— To-do item —
Reproduce the records from their very start through the line that contains "某网友：说因为我这边开了两个手机。", including that line, and leave the pictures out of your answer.

------------------------------------------------

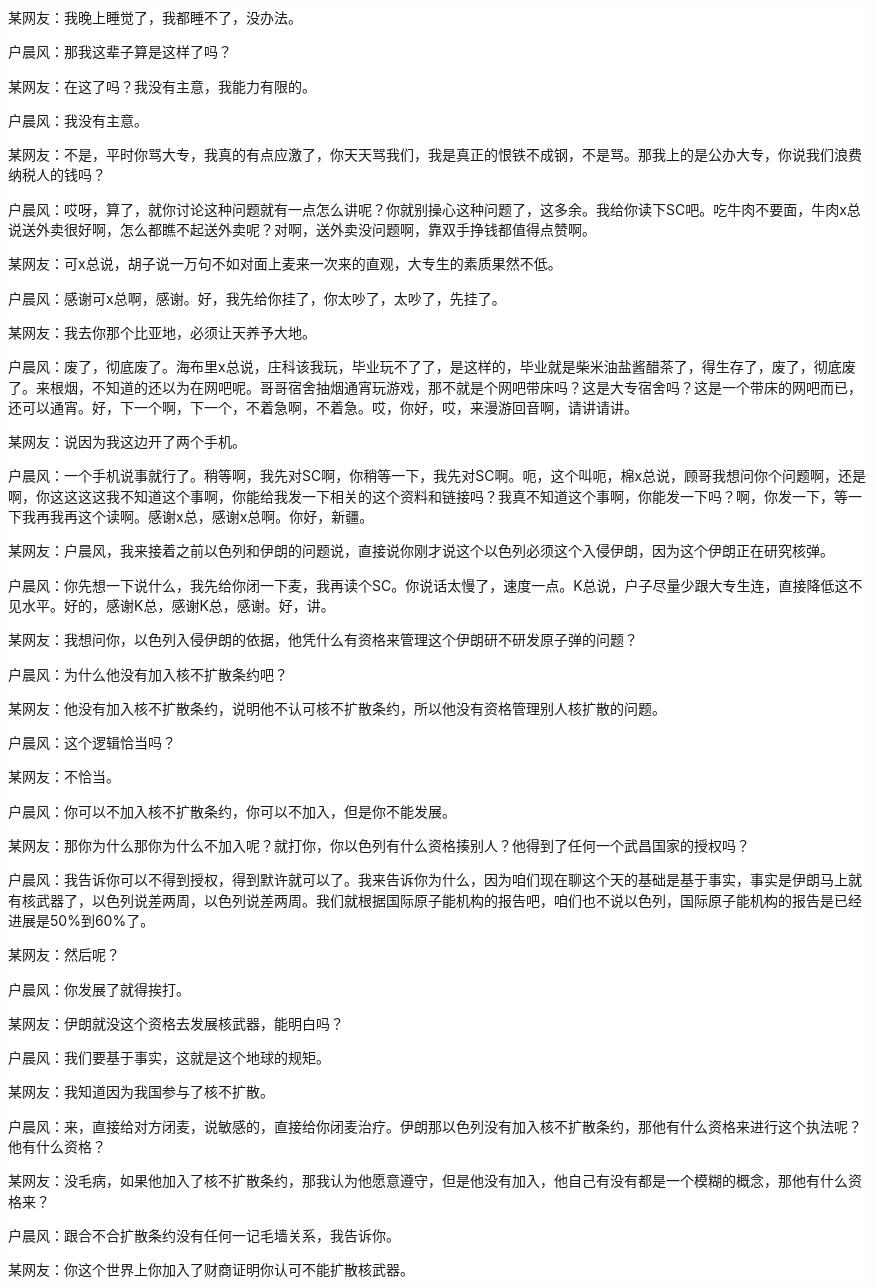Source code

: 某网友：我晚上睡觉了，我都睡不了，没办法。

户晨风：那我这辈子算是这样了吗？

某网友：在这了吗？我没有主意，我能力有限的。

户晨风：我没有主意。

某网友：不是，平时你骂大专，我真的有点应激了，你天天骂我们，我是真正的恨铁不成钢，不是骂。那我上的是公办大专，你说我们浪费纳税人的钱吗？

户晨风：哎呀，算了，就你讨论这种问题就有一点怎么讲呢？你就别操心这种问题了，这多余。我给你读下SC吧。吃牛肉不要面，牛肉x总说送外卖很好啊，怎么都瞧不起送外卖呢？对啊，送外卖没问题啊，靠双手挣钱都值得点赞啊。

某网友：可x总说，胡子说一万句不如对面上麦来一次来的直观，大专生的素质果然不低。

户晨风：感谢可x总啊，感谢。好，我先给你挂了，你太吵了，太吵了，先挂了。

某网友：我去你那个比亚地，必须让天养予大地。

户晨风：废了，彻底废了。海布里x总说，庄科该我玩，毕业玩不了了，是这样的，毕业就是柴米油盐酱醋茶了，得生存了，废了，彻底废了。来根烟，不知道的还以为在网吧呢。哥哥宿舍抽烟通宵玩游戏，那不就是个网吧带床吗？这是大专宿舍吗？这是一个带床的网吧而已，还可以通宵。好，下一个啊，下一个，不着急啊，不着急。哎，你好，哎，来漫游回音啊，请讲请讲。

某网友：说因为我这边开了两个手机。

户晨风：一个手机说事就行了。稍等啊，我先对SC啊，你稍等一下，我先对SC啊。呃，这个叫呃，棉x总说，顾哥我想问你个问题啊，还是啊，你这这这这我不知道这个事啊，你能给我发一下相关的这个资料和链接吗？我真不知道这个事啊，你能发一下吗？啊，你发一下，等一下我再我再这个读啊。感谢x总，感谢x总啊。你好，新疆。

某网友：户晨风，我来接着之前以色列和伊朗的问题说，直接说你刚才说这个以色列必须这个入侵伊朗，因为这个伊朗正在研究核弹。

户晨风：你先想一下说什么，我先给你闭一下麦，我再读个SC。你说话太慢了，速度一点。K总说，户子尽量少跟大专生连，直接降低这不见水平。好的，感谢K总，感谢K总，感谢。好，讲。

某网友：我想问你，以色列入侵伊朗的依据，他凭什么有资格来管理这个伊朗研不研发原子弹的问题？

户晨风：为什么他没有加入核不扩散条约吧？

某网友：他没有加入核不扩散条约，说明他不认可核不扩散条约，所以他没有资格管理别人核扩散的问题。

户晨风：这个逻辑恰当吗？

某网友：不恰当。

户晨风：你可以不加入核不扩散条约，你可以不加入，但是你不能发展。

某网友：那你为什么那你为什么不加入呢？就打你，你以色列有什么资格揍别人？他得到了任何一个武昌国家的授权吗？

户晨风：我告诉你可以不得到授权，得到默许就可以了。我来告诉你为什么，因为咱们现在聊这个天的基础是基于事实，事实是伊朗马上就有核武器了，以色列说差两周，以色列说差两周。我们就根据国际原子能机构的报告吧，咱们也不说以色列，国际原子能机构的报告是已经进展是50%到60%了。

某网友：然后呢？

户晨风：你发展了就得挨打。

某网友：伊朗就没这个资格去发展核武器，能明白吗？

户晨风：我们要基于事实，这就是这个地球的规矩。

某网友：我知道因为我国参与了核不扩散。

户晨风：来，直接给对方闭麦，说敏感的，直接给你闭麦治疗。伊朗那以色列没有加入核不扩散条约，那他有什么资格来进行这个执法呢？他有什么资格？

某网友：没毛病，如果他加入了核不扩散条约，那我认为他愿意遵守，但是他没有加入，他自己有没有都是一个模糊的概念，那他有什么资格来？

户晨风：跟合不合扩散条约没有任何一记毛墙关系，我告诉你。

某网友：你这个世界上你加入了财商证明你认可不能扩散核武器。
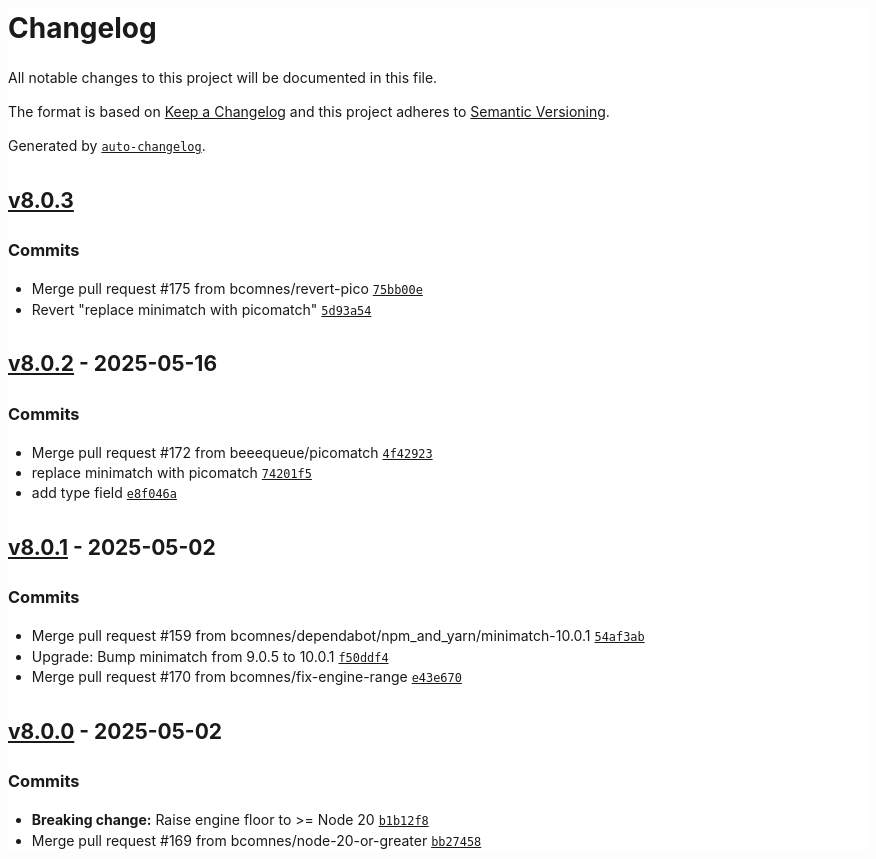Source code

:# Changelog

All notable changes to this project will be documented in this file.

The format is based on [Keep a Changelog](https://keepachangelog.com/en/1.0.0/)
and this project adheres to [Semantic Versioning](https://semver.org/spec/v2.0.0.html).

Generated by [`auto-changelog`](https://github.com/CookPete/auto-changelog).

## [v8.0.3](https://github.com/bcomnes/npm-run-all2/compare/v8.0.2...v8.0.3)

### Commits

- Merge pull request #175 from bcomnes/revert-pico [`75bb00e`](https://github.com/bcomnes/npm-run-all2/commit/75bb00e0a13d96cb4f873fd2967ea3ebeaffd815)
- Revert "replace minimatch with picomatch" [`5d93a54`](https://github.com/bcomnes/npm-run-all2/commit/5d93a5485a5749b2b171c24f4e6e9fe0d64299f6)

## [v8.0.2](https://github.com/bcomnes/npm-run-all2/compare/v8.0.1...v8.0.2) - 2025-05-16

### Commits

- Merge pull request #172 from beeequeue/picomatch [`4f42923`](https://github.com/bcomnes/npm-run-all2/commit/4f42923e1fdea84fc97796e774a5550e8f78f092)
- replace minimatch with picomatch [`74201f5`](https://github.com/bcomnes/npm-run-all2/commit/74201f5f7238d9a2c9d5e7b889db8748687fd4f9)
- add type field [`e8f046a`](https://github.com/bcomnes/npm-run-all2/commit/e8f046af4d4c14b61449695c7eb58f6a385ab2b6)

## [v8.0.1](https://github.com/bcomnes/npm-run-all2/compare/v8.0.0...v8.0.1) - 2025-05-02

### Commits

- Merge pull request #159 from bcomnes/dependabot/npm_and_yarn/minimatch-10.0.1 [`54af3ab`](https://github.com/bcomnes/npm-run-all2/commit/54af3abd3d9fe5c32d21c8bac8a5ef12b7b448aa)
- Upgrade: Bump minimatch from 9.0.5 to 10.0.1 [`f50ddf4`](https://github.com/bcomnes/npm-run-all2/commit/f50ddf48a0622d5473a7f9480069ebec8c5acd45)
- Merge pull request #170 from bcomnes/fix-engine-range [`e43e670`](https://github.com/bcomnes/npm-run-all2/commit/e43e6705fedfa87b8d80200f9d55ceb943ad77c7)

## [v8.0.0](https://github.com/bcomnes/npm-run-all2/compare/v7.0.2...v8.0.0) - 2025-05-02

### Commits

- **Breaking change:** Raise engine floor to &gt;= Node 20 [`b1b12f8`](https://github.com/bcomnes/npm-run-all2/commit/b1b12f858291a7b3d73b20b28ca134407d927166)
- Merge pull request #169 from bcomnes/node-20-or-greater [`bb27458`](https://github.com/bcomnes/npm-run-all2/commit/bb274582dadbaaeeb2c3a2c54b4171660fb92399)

------------------------------------------------

— Task answer —
Source code

: 某网友：我晚上睡觉了，我都睡不了，没办法。

户晨风：那我这辈子算是这样了吗？

某网友：在这了吗？我没有主意，我能力有限的。

户晨风：我没有主意。

某网友：不是，平时你骂大专，我真的有点应激了，你天天骂我们，我是真正的恨铁不成钢，不是骂。那我上的是公办大专，你说我们浪费纳税人的钱吗？

户晨风：哎呀，算了，就你讨论这种问题就有一点怎么讲呢？你就别操心这种问题了，这多余。我给你读下SC吧。吃牛肉不要面，牛肉x总说送外卖很好啊，怎么都瞧不起送外卖呢？对啊，送外卖没问题啊，靠双手挣钱都值得点赞啊。

某网友：可x总说，胡子说一万句不如对面上麦来一次来的直观，大专生的素质果然不低。

户晨风：感谢可x总啊，感谢。好，我先给你挂了，你太吵了，太吵了，先挂了。

某网友：我去你那个比亚地，必须让天养予大地。

户晨风：废了，彻底废了。海布里x总说，庄科该我玩，毕业玩不了了，是这样的，毕业就是柴米油盐酱醋茶了，得生存了，废了，彻底废了。来根烟，不知道的还以为在网吧呢。哥哥宿舍抽烟通宵玩游戏，那不就是个网吧带床吗？这是大专宿舍吗？这是一个带床的网吧而已，还可以通宵。好，下一个啊，下一个，不着急啊，不着急。哎，你好，哎，来漫游回音啊，请讲请讲。

某网友：说因为我这边开了两个手机。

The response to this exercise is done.